Key Terms in this Chapter

Vector Symbolic Architecture (VSA): General term for representations that use large vectors of random numbers for roles and fillers, and fast, lossy compression operations to bind fillers to roles.

Bundling: VSA operation for combining several items into a single item, through vector addition.

Tensor Products: Early form of VSA that uses the outer (tensor) product as the binding operation, thereby increasing the dimensionality of the representations without bound.

Distributed Representation: A general method of representing and storing information in which the representation of each item is spread across the entire memory, each memory element simultaneously stores the components of more than one item, and items are retrieved by their content rather than their address.

Binary Spatter Codes (BSC): VSA using bit vectors and element-wise exclusive-or (XOR) or multiplication for role/filler binding.

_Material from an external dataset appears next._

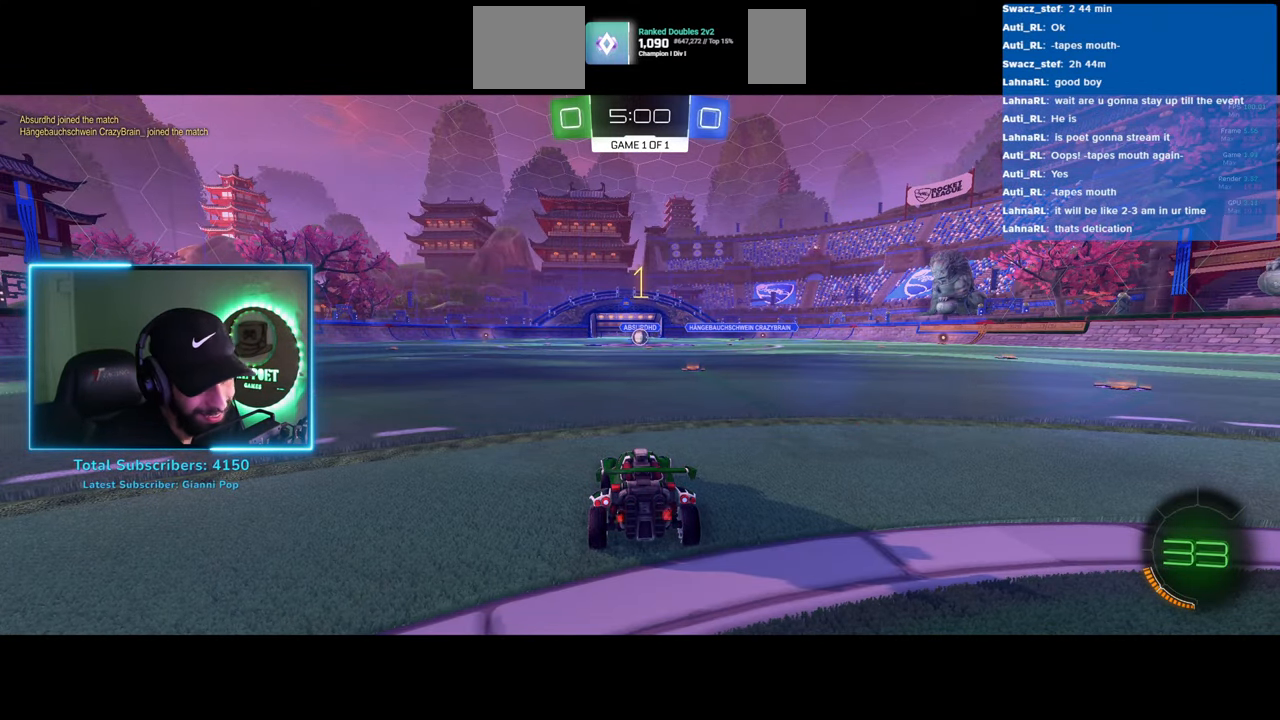
{"keys": ["w"], "mouse": [], "events": [[17, "d", "up"]]}
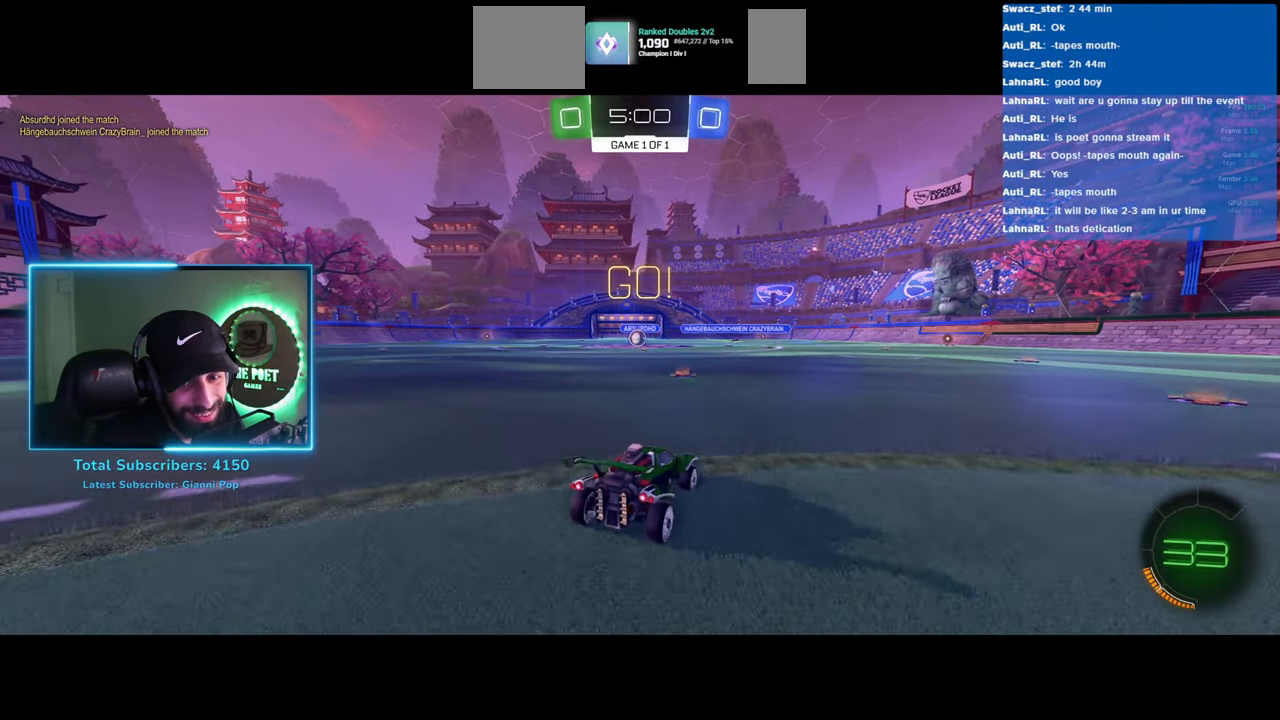
{"keys": ["w"], "mouse": [], "events": [[67, "a", "down"], [300, "a", "up"]]}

Binding: In its most general sense, a term used to describe the association of values with variables. In AI and cognitive science, the variables are usually a closed set of roles (AGENT, PATIENT, INSTRUMENT) and the values an open set of fillers (entities).

Cleanup Memory: Mechanism required to compensate for noise introduced by lossy compression in VSA.

Recursive Auto-Associative Memory (RAAM): Neural network architecture that uses vector/matrix multiplication for binding and iterative learning to encode structures.

Holographic Reduced Representation (HRR): The most popular variety of VSA, uses circular convolution to bind fillers to roles and circular correlation to recover the fillers or roles from the bindings.